Source document:
Content starts

For example, projects may include anticipatory civic science topics connected to one or more of the following: open science, community science, equity and inclusion in STEM, team science and convergence, science journalism and communication, science policy, and science-informed policy, as well as their intersections with other streams—for example, partnerships between traditional ecological knowledge, academic science, and environmental policy.
Timeline
With further details on timing to come, the below is a high-level timeline (subject to change).
2023
- September–October – Host partners identified
- Early November – Fellows applications open, public announcement of positions
2024
- February – All Fellows confirmed
- March – Cohort announcement and orientation; beginning of 12-month core period for cohort and Labs
2025
- February – 2025 Civic Science Fellows and Partners Convening (in person)
- March – end of 12-month core period for cohort and Labs, with project work continuing
Connect
Read more and sign up for the monthly Civic Science Series newsletter at civicsciencefellows.org. For further information about how to become involved, please reach out to civicscience@ritaallen.org.
The Civic Science Fellows Program
The Civic Science Fellows program is building a network of leaders working to advance change across sectors—so people from all backgrounds shape science and benefit from its power and promise. The program brings together an interdisciplinary network of journalists, bench and social scientists, community-facing practitioners, content creators, public-interest organizations, and funders to develop evidence-based, human-centered approaches to build meaningful collaboration between science and diverse communities. Civic science goes beyond science outreach, co-creating a culture in which science is strengthened through evidence-based engagement with people across diverse issues and experiences, and scientists are equipped to anticipate and engage around the civic context of their work. The program is supported by a growing community of leaders and organizations who recognize that a culture of civic science will be key to solving the grand challenges of today and tomorrow.

Content ends

Tasks and exercises:
[a] In the Civic Science Fellows text, retype the passage starting with "For example, projects" and going on through "and environmental policy.".
[b] Check each statement against the Civic Science Fellows text. For each one, answer yes or no and quote the words that decide it.
(i) Applications for Fellows open in early November.
(ii) The 2025 Civic Science Fellows and Partners Convening takes place online.
(iii) The core period for the cohort and Labs lasts six months.
[c] List every topic that the Civic Science Fellows text names after the words "one or more of the following".

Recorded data
Content starts

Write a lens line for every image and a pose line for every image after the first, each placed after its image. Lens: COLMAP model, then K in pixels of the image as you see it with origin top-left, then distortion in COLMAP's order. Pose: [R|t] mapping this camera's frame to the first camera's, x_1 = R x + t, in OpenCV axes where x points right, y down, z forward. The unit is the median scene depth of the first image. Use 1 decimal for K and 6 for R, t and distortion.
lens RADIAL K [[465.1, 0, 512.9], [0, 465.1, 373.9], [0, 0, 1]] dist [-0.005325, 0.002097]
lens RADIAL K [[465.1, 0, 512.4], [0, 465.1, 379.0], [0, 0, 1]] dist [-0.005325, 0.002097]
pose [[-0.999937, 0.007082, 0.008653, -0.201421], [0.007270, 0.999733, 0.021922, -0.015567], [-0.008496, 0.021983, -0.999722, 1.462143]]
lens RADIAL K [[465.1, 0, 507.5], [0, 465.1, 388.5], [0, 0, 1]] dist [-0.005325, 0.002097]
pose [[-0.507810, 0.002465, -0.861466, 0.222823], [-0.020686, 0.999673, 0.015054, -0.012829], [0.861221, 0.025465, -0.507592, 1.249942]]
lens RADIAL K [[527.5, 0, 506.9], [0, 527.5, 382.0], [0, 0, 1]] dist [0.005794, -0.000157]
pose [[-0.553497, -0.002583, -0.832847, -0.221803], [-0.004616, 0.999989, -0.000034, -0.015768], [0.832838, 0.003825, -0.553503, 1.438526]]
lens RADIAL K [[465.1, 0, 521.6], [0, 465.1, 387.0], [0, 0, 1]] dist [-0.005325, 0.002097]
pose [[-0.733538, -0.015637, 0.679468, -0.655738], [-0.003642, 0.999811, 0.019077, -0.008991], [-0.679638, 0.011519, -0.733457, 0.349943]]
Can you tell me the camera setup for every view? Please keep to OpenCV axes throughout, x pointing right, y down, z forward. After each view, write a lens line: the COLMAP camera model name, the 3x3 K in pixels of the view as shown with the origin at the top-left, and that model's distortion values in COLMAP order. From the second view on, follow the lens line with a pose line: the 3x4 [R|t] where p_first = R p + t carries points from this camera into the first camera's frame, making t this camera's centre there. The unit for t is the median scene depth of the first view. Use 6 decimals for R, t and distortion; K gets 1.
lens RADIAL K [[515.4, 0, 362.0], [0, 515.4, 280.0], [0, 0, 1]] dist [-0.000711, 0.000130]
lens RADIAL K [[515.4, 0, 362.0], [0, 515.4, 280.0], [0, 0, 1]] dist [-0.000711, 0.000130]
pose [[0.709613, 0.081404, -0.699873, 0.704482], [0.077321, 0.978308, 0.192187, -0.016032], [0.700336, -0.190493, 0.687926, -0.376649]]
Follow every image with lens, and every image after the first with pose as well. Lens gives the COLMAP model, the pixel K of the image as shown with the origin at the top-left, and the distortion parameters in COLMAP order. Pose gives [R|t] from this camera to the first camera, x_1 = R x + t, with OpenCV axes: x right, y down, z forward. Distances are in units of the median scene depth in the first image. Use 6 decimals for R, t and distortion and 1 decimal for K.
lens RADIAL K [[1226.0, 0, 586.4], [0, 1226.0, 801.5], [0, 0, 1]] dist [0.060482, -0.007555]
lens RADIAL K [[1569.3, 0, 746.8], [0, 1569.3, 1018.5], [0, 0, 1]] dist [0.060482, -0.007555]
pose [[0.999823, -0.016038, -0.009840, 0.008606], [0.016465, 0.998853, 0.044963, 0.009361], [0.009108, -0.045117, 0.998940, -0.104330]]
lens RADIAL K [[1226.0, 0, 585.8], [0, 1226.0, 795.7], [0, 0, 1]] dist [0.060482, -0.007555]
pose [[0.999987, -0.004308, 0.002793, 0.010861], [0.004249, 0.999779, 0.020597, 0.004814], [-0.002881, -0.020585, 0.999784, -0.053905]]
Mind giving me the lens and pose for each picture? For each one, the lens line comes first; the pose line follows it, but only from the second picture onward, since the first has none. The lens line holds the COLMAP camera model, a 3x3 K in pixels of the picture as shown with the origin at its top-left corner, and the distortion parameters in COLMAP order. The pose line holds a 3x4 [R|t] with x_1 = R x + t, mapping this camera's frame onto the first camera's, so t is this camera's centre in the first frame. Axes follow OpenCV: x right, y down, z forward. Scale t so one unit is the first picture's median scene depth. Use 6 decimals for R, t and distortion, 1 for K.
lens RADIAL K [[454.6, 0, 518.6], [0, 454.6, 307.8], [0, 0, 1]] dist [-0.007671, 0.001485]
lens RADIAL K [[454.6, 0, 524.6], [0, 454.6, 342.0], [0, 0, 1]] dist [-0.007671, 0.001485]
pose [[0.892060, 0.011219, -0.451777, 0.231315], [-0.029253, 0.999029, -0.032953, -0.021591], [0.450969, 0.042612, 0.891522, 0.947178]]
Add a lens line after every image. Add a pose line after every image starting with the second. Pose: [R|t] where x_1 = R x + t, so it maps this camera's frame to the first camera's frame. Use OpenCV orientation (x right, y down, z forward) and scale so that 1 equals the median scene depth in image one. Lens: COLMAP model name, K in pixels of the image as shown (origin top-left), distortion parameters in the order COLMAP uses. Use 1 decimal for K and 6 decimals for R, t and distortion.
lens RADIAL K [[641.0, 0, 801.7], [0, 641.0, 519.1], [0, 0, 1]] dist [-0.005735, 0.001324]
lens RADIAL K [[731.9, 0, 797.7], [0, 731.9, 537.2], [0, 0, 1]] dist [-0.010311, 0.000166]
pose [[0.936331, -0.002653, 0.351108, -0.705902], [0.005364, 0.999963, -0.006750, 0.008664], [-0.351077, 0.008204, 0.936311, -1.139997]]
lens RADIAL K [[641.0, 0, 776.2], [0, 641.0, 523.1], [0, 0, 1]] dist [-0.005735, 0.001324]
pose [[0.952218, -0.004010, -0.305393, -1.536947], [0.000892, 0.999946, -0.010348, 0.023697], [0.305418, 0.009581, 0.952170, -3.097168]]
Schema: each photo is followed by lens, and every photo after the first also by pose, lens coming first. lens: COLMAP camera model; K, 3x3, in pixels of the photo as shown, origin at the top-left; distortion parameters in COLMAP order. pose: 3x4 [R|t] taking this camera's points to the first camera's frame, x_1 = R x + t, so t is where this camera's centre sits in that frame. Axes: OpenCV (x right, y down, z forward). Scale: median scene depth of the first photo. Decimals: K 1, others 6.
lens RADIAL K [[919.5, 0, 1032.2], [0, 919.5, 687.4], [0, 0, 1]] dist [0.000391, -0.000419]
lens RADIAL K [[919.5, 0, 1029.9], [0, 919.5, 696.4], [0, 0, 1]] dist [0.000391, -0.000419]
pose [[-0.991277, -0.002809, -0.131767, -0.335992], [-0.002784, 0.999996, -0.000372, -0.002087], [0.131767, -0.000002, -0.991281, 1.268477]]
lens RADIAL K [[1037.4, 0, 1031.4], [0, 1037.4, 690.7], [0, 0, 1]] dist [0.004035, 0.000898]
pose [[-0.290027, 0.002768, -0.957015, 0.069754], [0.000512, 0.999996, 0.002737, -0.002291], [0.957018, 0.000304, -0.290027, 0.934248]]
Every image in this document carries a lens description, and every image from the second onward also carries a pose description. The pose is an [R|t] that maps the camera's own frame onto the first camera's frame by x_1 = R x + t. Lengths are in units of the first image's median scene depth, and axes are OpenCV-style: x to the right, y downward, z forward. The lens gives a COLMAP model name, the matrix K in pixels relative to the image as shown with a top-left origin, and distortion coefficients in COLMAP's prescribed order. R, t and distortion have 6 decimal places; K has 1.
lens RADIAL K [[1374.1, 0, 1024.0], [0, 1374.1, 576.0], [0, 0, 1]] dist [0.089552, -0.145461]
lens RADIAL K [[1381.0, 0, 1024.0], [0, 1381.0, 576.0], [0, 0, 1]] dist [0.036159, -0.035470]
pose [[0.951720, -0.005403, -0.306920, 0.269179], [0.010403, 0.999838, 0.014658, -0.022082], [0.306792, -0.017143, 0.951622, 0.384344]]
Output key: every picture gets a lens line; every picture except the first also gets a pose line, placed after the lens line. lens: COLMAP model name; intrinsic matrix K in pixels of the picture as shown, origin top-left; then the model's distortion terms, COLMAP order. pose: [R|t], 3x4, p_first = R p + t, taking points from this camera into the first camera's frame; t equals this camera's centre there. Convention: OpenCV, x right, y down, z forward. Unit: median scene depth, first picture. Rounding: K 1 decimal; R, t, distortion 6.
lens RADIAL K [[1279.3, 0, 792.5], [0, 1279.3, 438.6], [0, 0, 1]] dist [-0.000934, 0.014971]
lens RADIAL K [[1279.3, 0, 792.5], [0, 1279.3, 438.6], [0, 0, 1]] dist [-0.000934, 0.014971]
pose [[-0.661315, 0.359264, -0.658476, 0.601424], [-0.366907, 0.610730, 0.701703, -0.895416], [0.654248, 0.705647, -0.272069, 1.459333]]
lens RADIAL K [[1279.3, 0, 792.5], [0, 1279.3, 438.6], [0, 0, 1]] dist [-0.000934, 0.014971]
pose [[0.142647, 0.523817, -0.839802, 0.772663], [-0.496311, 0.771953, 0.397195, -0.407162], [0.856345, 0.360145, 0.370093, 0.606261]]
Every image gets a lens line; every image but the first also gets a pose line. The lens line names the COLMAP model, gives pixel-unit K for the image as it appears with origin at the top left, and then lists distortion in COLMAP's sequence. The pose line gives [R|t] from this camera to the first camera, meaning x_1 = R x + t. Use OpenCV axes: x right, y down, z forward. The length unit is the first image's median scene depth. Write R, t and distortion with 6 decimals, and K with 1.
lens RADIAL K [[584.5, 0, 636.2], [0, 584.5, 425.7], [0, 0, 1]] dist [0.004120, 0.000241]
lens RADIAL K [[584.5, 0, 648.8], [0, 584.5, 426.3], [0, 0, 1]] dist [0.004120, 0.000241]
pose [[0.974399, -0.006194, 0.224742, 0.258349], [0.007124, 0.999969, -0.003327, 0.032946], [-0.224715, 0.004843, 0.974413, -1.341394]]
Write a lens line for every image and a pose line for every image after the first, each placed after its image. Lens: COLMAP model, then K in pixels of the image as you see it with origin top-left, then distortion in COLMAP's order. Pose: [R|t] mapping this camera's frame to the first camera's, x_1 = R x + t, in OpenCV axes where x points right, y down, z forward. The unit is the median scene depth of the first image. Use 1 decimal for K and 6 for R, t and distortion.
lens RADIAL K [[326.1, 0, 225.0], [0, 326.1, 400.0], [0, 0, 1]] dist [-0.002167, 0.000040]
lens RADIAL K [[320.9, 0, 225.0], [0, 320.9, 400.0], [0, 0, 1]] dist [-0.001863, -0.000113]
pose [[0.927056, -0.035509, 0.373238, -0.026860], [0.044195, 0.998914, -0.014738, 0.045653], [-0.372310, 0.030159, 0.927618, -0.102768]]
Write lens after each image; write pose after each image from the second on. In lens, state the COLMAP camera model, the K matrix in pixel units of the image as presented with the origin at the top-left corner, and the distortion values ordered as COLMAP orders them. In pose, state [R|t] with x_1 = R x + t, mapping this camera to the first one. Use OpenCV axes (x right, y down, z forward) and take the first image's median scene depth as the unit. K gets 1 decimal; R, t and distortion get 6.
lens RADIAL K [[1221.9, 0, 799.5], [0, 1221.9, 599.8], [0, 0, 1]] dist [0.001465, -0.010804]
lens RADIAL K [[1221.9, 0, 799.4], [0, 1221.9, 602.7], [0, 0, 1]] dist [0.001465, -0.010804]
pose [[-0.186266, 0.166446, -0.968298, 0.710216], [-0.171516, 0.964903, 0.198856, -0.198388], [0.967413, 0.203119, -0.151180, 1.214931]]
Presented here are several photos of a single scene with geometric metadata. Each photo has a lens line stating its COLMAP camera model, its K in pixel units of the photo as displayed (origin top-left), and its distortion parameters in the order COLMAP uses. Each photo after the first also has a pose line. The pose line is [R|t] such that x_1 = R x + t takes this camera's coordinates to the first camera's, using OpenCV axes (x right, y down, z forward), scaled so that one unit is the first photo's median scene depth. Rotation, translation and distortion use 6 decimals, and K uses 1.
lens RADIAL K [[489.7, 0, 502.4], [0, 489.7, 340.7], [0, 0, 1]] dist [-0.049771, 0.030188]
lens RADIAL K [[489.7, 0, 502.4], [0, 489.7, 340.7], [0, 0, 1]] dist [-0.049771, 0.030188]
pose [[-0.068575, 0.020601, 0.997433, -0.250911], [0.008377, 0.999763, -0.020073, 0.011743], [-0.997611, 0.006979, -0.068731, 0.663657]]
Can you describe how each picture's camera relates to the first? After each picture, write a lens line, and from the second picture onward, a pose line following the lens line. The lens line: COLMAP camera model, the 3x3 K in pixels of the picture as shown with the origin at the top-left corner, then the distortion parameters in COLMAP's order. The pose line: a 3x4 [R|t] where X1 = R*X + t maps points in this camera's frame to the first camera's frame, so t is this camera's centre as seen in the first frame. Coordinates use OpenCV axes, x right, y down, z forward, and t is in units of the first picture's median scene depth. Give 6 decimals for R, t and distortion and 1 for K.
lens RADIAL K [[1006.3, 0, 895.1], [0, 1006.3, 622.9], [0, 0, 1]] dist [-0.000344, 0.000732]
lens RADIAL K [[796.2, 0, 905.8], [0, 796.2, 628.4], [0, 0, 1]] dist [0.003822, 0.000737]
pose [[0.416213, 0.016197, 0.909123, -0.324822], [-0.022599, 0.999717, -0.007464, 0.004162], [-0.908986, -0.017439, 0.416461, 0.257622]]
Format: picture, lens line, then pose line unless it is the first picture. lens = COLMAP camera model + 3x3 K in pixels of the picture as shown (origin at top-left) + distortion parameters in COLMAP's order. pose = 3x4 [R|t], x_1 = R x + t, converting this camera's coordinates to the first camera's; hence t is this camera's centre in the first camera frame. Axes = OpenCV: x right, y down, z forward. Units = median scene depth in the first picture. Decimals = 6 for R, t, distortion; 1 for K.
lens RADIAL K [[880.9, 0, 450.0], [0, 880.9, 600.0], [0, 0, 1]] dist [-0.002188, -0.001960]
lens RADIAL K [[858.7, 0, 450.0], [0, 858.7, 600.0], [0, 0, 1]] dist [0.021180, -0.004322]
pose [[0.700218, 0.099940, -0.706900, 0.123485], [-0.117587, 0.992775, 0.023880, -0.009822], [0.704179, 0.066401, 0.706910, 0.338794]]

Content ends

Expected outputs:
[a]
For example, projects may include anticipatory civic science topics connected to one or more of the following: open science, community science, equity and inclusion in STEM, team science and convergence, science journalism and communication, science policy, and science-informed policy, as well as their intersections with other streams—for example, partnerships between traditional ecological knowledge, academic science, and environmental policy.

[b]
(i) Yes: "Early November – Fellows applications open"
(ii) No: "2025 Civic Science Fellows and Partners Convening (in person)"
(iii) No: "beginning of 12-month core period for cohort and Labs"

[c]
open science
community science
equity and inclusion in STEM
team science and convergence
science journalism and communication
science policy
science-informed policy